Students can describe different ways of generating health data (e.g. in questionnaires, observations, smartphone apps) and analyse how the data can inform patients and clinicians about health and illness.
Students can analyse how the collection of health data can impact patients’ experiences of their own health.
Students can describe the broader impact of collecting health data, and critically reflect on potential unintended consequences.
Indhold
The course will introduce students to a range of perspectives on health data, including how data is generated, and used by patients, clinicians, and health-care institutions. In particular, we will discuss how data relates to experience and to aspects of behavioural change across a range of clinical conditions. Teaching will unfold around four paradigmatic cases.
Through the case of autism spectrum conditions, students will be introduced to different approaches to health data: from the ethical dimensions of widespread early screening, to how the autistic community has been central in shaping diagnostic criteria and affecting the international research agenda, through participatory research engagement. By taking ownership in identifying relevant health data, the autistic perspective/experience is now prioritised in both diagnostic practices and clinical care. This results in a more dynamic conceptualization of disability and constituting autism as an (increasingly) acceptable social identity for many.
The second case covered will be pain, which is both an indicator of the need for medical intervention and a complex medical condition. Measures of pain and their ability to capture the patient experience of pain is widely discussed. Through examples of extensive self-reported pain data used to screen and describe chronic pain patients across their trajectory in a specialized pain clinic, students will be introduced to discussions of how data produces categorizations and impacts the experience of pain.

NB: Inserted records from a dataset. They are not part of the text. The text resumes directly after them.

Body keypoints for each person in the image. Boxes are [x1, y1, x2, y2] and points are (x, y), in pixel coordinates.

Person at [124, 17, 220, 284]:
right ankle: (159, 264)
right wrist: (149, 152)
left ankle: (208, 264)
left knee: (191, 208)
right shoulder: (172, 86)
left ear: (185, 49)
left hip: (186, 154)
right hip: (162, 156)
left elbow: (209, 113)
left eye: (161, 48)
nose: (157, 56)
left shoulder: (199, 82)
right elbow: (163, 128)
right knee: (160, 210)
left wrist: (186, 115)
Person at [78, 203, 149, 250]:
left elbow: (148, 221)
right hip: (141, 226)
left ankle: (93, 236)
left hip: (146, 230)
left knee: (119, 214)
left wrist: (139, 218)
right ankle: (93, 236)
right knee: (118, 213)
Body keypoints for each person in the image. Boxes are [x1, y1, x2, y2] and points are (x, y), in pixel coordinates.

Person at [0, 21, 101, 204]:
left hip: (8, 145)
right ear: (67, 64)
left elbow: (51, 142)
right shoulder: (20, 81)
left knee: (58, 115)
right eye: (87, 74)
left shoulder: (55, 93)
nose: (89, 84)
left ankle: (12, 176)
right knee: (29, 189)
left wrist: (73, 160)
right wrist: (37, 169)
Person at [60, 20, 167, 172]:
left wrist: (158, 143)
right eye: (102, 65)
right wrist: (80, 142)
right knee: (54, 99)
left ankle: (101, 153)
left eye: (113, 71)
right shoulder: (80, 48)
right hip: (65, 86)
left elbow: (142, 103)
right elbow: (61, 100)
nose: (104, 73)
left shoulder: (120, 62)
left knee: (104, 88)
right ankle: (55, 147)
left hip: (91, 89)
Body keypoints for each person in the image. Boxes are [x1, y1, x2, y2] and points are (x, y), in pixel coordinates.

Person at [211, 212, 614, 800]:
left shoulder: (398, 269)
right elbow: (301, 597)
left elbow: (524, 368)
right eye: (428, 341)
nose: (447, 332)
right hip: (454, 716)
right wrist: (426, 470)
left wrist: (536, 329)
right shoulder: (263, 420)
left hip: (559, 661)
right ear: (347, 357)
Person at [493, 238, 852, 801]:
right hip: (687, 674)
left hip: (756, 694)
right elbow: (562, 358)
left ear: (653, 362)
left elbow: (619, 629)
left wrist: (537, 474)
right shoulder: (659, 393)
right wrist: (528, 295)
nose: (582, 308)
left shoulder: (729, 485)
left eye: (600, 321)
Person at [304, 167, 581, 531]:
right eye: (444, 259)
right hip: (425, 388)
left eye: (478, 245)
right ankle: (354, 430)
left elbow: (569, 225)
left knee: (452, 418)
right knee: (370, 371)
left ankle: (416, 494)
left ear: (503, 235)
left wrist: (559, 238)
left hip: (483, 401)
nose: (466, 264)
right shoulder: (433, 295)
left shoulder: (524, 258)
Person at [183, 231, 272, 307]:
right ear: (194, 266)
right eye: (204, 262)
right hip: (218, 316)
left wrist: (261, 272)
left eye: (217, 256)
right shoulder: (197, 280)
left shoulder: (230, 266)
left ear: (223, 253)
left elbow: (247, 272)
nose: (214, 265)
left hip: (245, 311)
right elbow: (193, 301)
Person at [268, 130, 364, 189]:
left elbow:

Third, we will look at emerging technologies to generate health-data. Smartphones, wearable devices and other ‘at home’ monitors can now provide novel streams of data, which promise objective, detailed information on patients’ health, and health-related behaviours. For example, app-based smartphone tracking has been used to examine how much adults with depression move around their environment, and their level of social engagement. In-bed commercial sensors have been used as tools to diagnose sleep disorders. Body movements assessed via smartphone accelerometers have been used to examine Parkinson’s disease symptoms.

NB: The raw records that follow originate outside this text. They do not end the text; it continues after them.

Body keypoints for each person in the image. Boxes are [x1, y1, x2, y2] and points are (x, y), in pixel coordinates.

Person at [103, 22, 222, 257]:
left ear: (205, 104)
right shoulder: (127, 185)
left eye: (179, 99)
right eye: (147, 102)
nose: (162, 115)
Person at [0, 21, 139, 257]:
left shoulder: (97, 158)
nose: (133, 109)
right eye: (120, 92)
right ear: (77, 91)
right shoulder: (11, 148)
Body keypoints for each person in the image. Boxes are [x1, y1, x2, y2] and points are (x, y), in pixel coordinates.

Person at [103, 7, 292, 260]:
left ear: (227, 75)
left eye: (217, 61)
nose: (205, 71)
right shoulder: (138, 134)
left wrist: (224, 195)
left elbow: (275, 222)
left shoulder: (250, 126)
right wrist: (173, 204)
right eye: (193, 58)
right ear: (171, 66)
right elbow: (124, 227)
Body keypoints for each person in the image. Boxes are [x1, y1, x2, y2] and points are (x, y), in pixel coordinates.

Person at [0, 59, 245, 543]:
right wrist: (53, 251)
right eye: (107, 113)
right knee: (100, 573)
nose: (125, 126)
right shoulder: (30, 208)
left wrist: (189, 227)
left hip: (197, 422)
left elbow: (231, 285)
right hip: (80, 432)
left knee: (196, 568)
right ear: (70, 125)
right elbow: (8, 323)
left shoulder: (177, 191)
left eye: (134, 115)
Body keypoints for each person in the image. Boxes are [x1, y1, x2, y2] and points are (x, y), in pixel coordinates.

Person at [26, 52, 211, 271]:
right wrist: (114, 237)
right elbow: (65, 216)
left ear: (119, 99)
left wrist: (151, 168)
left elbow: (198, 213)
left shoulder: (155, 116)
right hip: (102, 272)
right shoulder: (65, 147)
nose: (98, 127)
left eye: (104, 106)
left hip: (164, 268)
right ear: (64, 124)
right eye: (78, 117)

Fourth, we will turn to the broader societal issues raised by the COVID-19 pandemic. The main health intervention has been behavioural: the introduction of society-wide legislation and regulation that implements physical distancing, thereby reducing the risk for the propagation of virus. The development of the disease and the changes in behaviour are being tracked with various means, from surveys and mobile phone use, to formal tests for infection and antibodies. This presents a unique case for exploring the use of health and behavioural data in a nationwide setting with enormous economic and political implications. How and for whom are these data collected, and what perspectives are represented? What is the relation between health, data and behaviour?